Most of our family photos remain in storage tubs even now. Locked away and unexamined. For some reason, very few of them ever made it into albums. A select few (mostly of my mother’s youth and socialite years) made it into a beautiful fuscia coloured album thoughtfully curated and beautifully labelled by my mother in the neatest smallest writing I had ever seen of hers. I don’t know when she made it, but suspect it was in the year before her death, before I came back to Australia to nurse her.
Recently, I’ve started the monumental task of sorting through our photos – now numbering in thousands – and working out what is there. Who is there. And some of its easy, and jolts back memories of my life, presumed missing or lost. Some is fuzzy – traces of familiar places or faces, but not names. And some is impossible. Photos of places I know my parents visited when they were first together. People who seemed cherished, loved even. People who look like other people.
All I can do is sort, and collate, and guess era based on fashion, or hair styles, or photographic paper.
What no one ever tells you about your parents’ death is this. You will not ever be able to remember all the stories they told you. If they told you at all. If they told you the whole story. You will not remember the names. You will not know to take notes because no child or adult for that matter is conscious of the fleeting time we may spend in each other’s company.
And there will be no one to ask.
Out of everything, I think this is the biggest guilt I feel. That I cannot be the storyteller I should be, that I am tasked with being, because I don’t know their stories nearly well enough.
This morning, I picked up a small handful of photos of my mother from a pile in my spare room. I chose them because the era is my favourite – 1970s photographic size and paper. Black & White and Kodachrome. Other than her face, there are no other things I am certain about in the photos. So I make up a story.
B&W photo – Sue and two other women and a blonde toddler. It’s a picnic outdoors and a day that’s colder than everyone wanted it to be. My mother looks at the camera, almost seductively (but I think that’s how she looked at everyone back then) and perhaps towards the small child. She was an older mother for her generation. Maybe she wanted a baby. Maybe she didn’t.
Standing in a field of lavender in a lavender hat. Tres chic – possibly France? Fashion says early 1970s? I just turned over the photo and realised that on the back says “print made by Kodak - Nov.72” A breakthrough!

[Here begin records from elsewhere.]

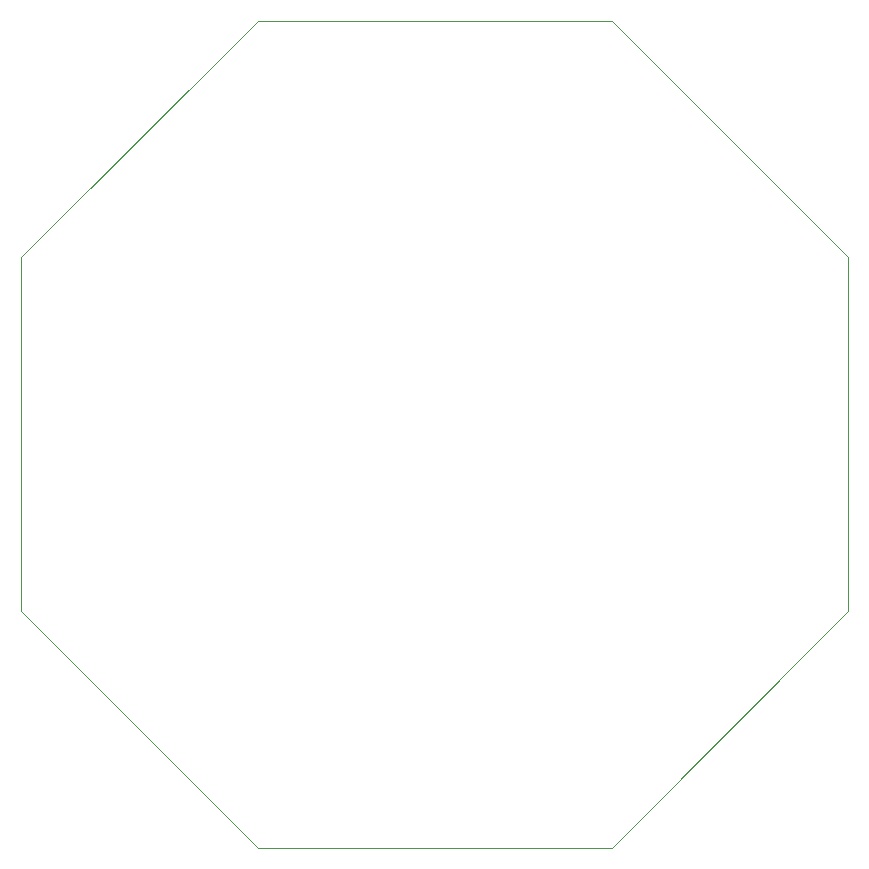
<source format=gbr>
%TF.GenerationSoftware,KiCad,Pcbnew,8.0.1*%
%TF.CreationDate,2024-05-14T21:45:12-04:00*%
%TF.ProjectId,MainPCBV2,4d61696e-5043-4425-9632-2e6b69636164,rev?*%
%TF.SameCoordinates,PX7270e00PY7bfa480*%
%TF.FileFunction,Profile,NP*%
%FSLAX45Y45*%
G04 Gerber Fmt 4.5, Leading zero omitted, Abs format (unit mm)*
G04 Created by KiCad (PCBNEW 8.0.1) date 2024-05-14 21:45:12*
%MOMM*%
%LPD*%
G01*
G04 APERTURE LIST*
%TA.AperFunction,Profile*%
%ADD10C,0.100000*%
%TD*%
G04 APERTURE END LIST*
D10*
X7000000Y5000000D02*
X7000000Y2000000D01*
X5000000Y0D01*
X2000000Y0D01*
X0Y2000000D01*
X0Y5000000D01*
X2000000Y7000000D01*
X5000000Y7000000D01*
X7000000Y5000000D01*
M02*

</source>
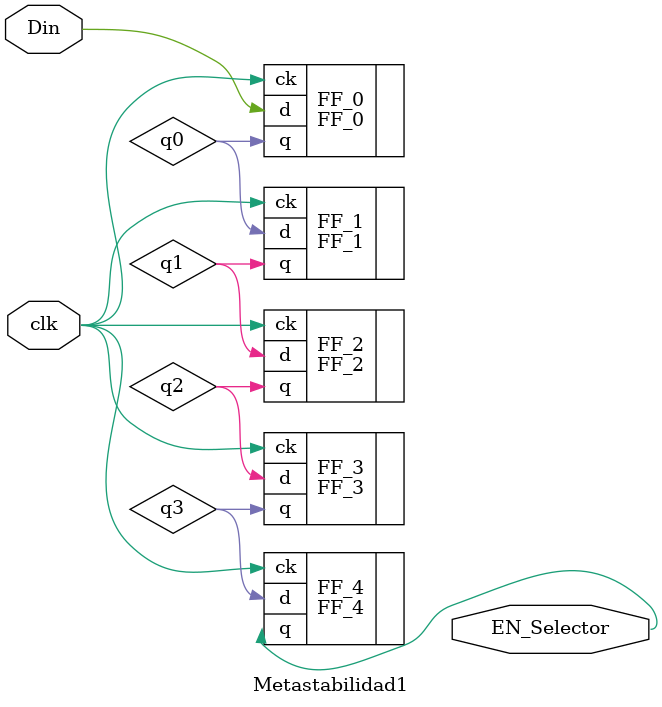
<source format=v>
`timescale 1ns / 1ps

module Metastabilidad1(  //modulo para evitar los efectos del rebote del pulsador
    input Din,			    //Declaracion de entradas y salidas
    input clk,			    //el modulo consiste en flipflops tipo D en cascada
	 output EN_Selector
    );

wire q0,q1,q2,q3;

FF_0 FF_0 (        //FlipFlop 0
    .ck(clk), 
    .d(Din), 
    .q(q0)
    );

FF_1 FF_1 (			//FlipFlop 1
    .ck(clk), 
    .d(q0), 
    .q(q1)
    );

FF_2 FF_2 (			//FlipFlop 2
    .ck(clk), 
    .d(q1), 
    .q(q2)
    );

FF_3 FF_3 (			//FlipFlop 3
    .ck(clk), 
    .d(q2), 
    .q(q3)
    );

FF_4 FF_4 (			//FlipFlop 4
    .ck(clk), 
    .d(q3), 
    .q(EN_Selector)
    );






endmodule

</source>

Susan stands in a copse of trees with hands on hips in blue & white horizontal striped top. Reminds me so much of my friend Tess. Maybe they were similar personalities? Kodak tells me this is Dec. 72
Tanned woman in bikini walks on beach like Ursula Andress. Water glitters in the background with just a faint trace of mountains in the distance. A yacht is moored on the left of shot. Perhaps she swam to shore? Kodak tells me this is Aug. 73
Follow me, she says. A vixen looking over her left shoulder playfully calling to her love. Tanned skin, beautiful curves, palm trees on the beach. Somewhere in the Pacific. Kodak tells me this is Aug. 73
Today marks 17 years since her death. For all the questions never asked, and stories half forgotten. For missed birthdays, and teenage misdemeanours, I beg forgiveness.